Paul Auster nunca fue una casualidad

Paul Auster nunca fue una casualidad

Tenía una de esas edades indeterminadas que nos regala la adolescencia. Esa época pletórica en que uno se considera un maldito genio por descubrir el Mediterráneo. Llevaba un libro de Jünger, «Eumeswil», porque por entonces la falta de ego se subsanaba con esnobismo y metiéndose en lecturas de esa eslora. El librero, un tipo más quemado que el incienso, me atajó en el pasillo con sorna. «Pero, ¿a dónde vas con eso, chaval? Anda, toma este y dame las gracias». El tipo me quitó de la mano la apuesta de esa tarde y en su lugar me dejó la de un fulano del que jamás había oído hablar. Aquella lectura no duró demasiado para ser sinceros (a esa edad, las tardes duran lo mismo que una semana). Pero a los pocos días me sucedió la misma anécdota que a su protagonista: recibí en casa la llamada de un hombre que preguntaba por una agencia de detectives. ¿Era posible? ¿Cómo debía contestar? ¿Qué ocurriría si digo que sí? ¿Me convertiría en un personaje literario?

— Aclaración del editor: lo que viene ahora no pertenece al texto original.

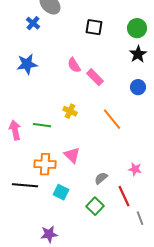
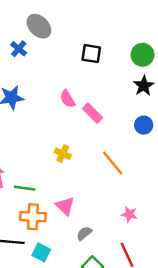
green line: (42, 125) -> (25, 188), moved
pink star: (135, 169) -> (129, 214), moved
gray semicircle: (101, 178) -> (84, 233), moved
cyan square: (61, 192) -> (41, 252), moved

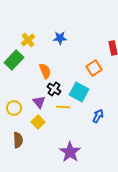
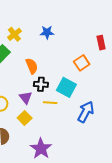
black cross: (54, 89) -> (41, 84), turned -32
blue arrow: (98, 116) -> (86, 112), size x1.5
purple star: (70, 152) -> (41, 149), moved

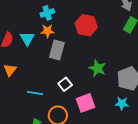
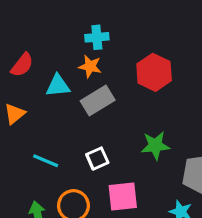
cyan triangle: (27, 39) -> (58, 86), moved, turned 42
gray rectangle: (57, 50) -> (98, 100), turned 30
green star: (97, 68) -> (155, 146), turned 30

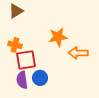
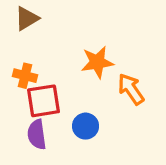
orange arrow: (78, 53) -> (131, 89), turned 54
blue circle: (40, 78) -> (86, 126), moved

Durante un instante vacilé. Llegué a plantearme si eso le sucedería a todos los lectores de «Ciudad de cristal», si estaría, por fin, ante uno de esos legendarios libros malditos de los que hablan tantas leyendas. Al final, respondí que se había equivocado de número y al colgar sentí la punzada del lógico arrepentimiento que hubiera tenido cualquier otro en mi lugar (aún la siento en ocasiones). La anécdota me convirtió en un fiel devoto de ese autor (solamente años más tarde descubrí que él había vivido un suceso semejante y que ese hecho fue el origen de su libro).

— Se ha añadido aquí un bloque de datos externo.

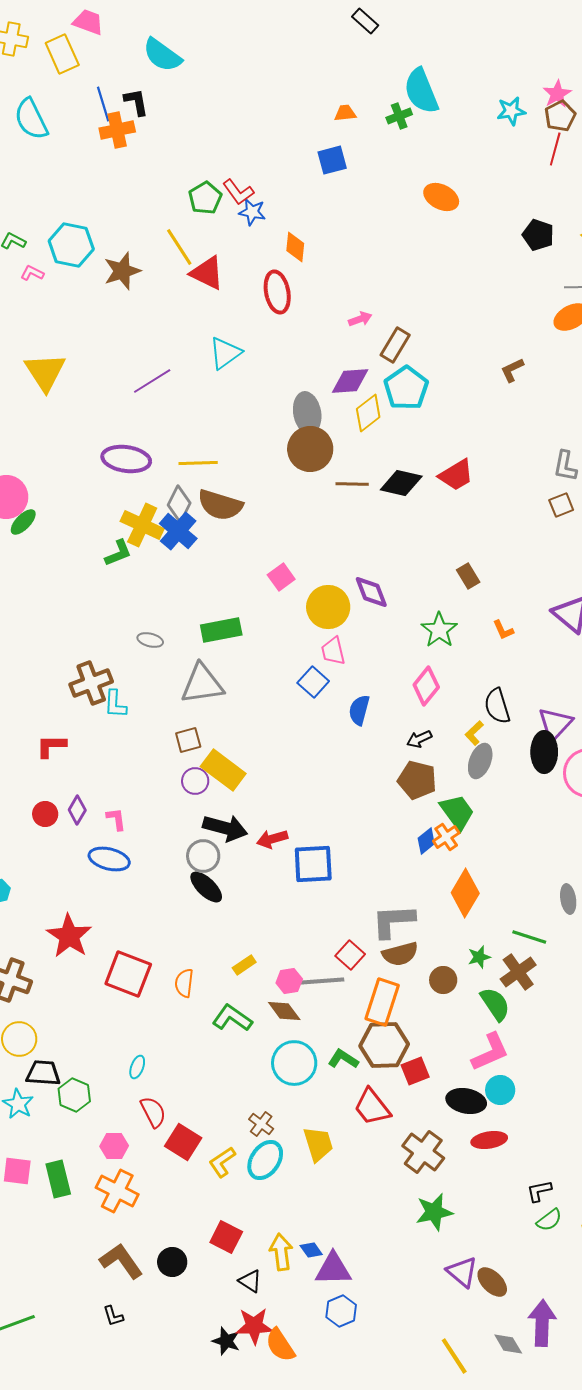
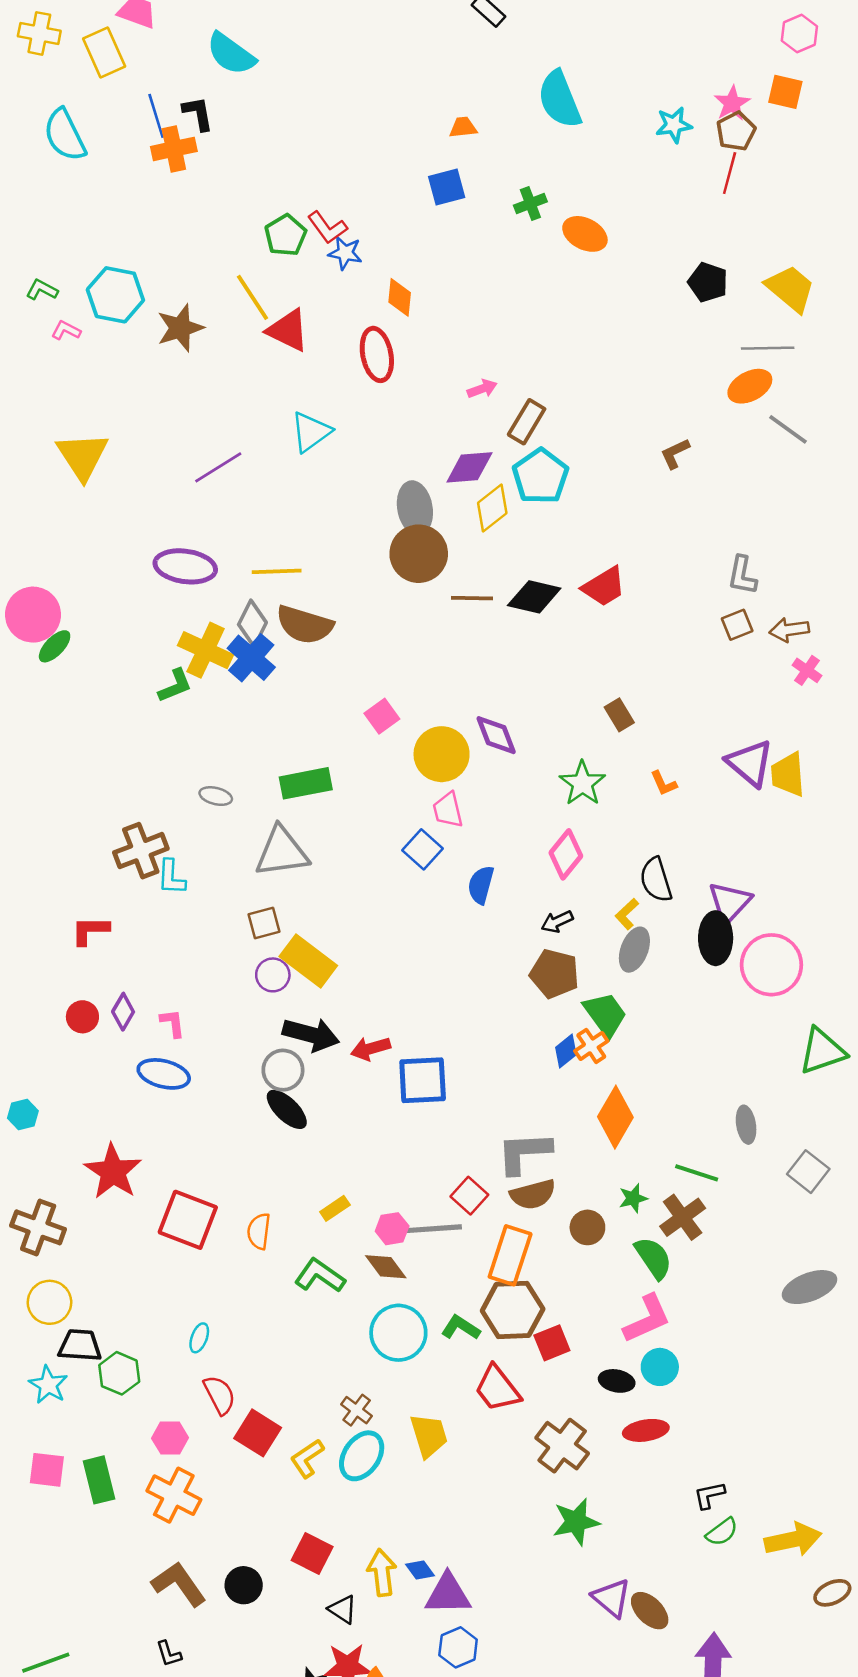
green cross: (399, 116) -> (530, 204), moved
black ellipse: (466, 1101) -> (617, 1381), size x0.7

En los meses posteriores leí el resto de sus novelas con la fruición de las personas que se sienten en comunión con un tipo que vivía en las antípodas de uno (por esos años, Nueva York resultaba tan inalcanzable para mí como las islas Aleutianas). El azar me puso en el carril de una carrera que jamás había barajado: el periodismo. El tiempo, después, hizo de crupier, repartió cartas y un día (luego habría más) me puso delante de aquel escritor. Lo que más me impresionó de Paul Auster fue la mirada glauca, con esa profundidad negra que dan siempre las pupilas. Y ese brillo que se me antojó como un guiño cómplice, como los que suceden en todo lo que es fruto de la anécdota o la casualidad.